## Study text
%%

The Most Powerful Secretary in the World,

I confirmed in the previous email. “A continuation will be fine with me if that is the way I need to do it though.” There is the confirmation that I wrote in the previous email. If you need me to write it a different way then I will do that, too. Here it is:

I do understand that this is not COBRA. This is confirmation that I understand that this is health continuation coverage. Please accept my check and continue my health coverage.

Better? Thanks for all your help.

Escaped Slave

 
 
From: The Most Powerful Secretary in the World
To: Escaped Slave
Cc: Massa Suh
Sent: Friday, March 29, 2013 9:20 AM
Subject: RE: Health Insurance
 
Slave,
Horizontal Disorder does NOT have 20 full-time employees.
 
I will not deposit this check until you CONFIRM health continuation coverage. Do you understand that this is NOT COBRA?
 
The Most Powerful Secretary in the World
 
From: Escaped Slave
Sent: Friday, March 29, 2013 1:40 AM
To: The Most Powerful Secretary in the World
Subject: Re: Health Insurance
 
Oh really? I didn’t know that. Why can’t I do COBRA with Horizontal Disorder? Just curious. I thought if a company had 20 or more full-time employees then it was possible to do COBRA through that company. A continuation will be fine with me if that is the way I need to do it though.

%%

## Data listing
%%

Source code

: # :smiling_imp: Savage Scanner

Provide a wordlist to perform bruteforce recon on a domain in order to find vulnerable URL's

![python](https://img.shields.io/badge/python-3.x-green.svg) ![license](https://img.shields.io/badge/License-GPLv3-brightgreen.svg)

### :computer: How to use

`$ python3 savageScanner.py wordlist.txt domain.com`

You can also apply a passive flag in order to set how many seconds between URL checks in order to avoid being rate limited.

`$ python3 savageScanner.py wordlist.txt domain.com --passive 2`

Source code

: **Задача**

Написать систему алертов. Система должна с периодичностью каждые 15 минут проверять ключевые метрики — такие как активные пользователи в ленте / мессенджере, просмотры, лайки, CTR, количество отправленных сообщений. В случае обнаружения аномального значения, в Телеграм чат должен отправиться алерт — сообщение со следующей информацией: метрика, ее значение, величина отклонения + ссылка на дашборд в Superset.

%%

Copy the passage of the email exchange about health insurance from "I do understand" up to and including "my health coverage.", word for word. You won't need the data for this.

## Result below
I do understand that this is not COBRA. This is confirmation that I understand that this is health continuation coverage. Please accept my check and continue my health coverage.